Donning t-shirts of support and shouting from the rooftops until their voices were hoarse, these Welsh women would go to the extremes of barricading themselves in mining buildings to scupper the supply of coal. They went on marches, gave speeches and stood on picket lines. These arduous women would sort through various vehicles such as a Mini Metro or a decommissioned ambulance to get the food to the mouths that needed it. It was an alternative welfare state that plugged the gap when the money wasn’t coming in. These busy bees would sort through the mountain of supplies and get them to communities in places like Neath and Swansea. So enraged was Margaret Thatcher by these actions that she tried to sever the cash supply.
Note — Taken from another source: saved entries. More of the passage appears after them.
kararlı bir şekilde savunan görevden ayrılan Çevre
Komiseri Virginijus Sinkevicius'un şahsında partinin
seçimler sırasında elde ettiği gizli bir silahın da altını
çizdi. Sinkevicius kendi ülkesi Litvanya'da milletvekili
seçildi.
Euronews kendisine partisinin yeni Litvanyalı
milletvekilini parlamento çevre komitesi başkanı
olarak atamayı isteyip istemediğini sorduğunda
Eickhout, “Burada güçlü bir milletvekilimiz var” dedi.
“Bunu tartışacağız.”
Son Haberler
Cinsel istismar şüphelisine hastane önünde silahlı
Yet she couldn’t fox these women as they got wind of it and withdrew the money from the bank and hid it under their beds.
A Helping Hand
“A crystallising moment for me was when Margaret Thatcher and Ian MacGregor described us as ‘the enemy within’. And I remember sitting there in front of the TV and thinking ‘Right you think I’m your enemy, I’ll be the best enemy you’ve ever had. You’ll be so sorry you even said that.”
Sian James
These Welsh women were emboldened by the support they received. A key ally was the LGBT community who came down in droves by bus, car and train to help the cause. A community that knew what it was like to be an outcast, joining marches, dancing the night away in community halls and taking the women to London to promote their fight on rallies as far as wide as on the street and key nightclub venues. These emboldened females would travel to places like Oxford University and hear the support from the students of the elite. An eye-opener that made many pursue their dreams after the strike, enrolling on degree courses and even standing as an MP. Sian James is one example.
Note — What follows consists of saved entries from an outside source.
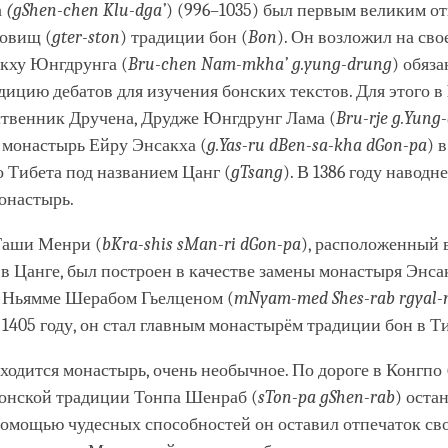
facebook
а
(gShen-chen Klu-dga’
) (996–1035) был первым великим о
ровищ (
gter-ston
) традиции бон (
Bon
). Он возложил на сво
кху Юнгдрунга (
Bru-chen Nam-mkha’ g.yung-drung
) обяз
дицию дебатов для изучения бонских текстов. Для этого в 
ственник Дручена, Друдже Юнгдрунг Лама (
Bru-rje g.Yung
л монастырь Ейру Энсакха (
g.Yas-ru dBen-sa-kha dGon-pa
) 
 Тибета под названием Цанг (
gTsang
). В 1386 году наводн
онастырь.
Таши Менри (
bKra-shis sMan-ri dGon-pa
), расположенный 
 в Цанге, был построен в качестве замены монастыря Энса
Ньямме Шерабом Гьелценом (
mNyam-med Shes-rab rgyal-
в 1405 году, он стал главным монастырём традиции бон в Т
аходится монастырь, очень необычное. По дороге в Конгпо 
бонской традиции Тонпа Шенраб (
sTon-pa gShen-rab
) оста
помощью чудесных способностей он оставил отпечаток сво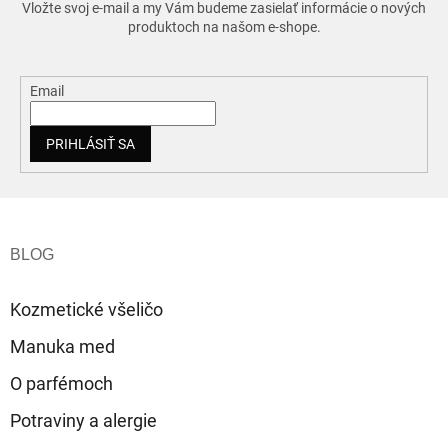
Vložte svoj e-mail a my Vám budeme zasielať informácie o nových
produktoch na našom e-shope.
Email
PRIHLÁSIŤ SA
Z
á
p
ä
t
Kozmetické všeličo
i
e
Manuka med
O parfémoch
Potraviny a alergie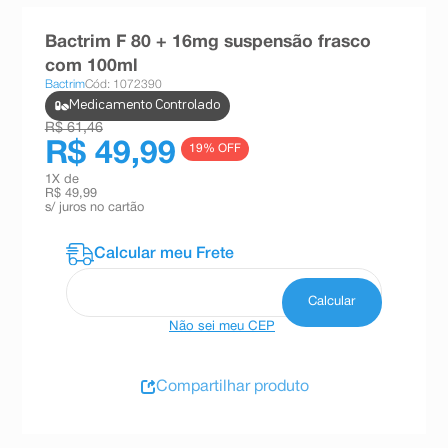
8
º
absorvente
Bactrim F 80 + 16mg suspensão frasco
9
º
teste gravidez
com 100ml
Bactrim
Cód: 1072390
10
º
esmalte
Medicamento Controlado
R$ 61,46
R$ 49,99
19
% OFF
1
X de
R$ 49,99
s/ juros no cartão
Não sei meu CEP
Compartilhar produto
This helping hand persuaded many husbands not to return to work and to stick out of the strike. In fact, Wales had one of the highest densities of striking miners during the strike. Communities were enraged by a government that didn’t understand the lives they led and how their concerns fell on deaf ears. These inhabitants of rows of terrace houses felt abandoned. A red wall that had years of economic decay inflicted on them. A constantly dripping tap of worry about where the next meal would come from and families forced to resort to higher purchases and purchases on a credit card. Concerns that ring true to this very day. A strike that severed communities and left many in an economic wasteland.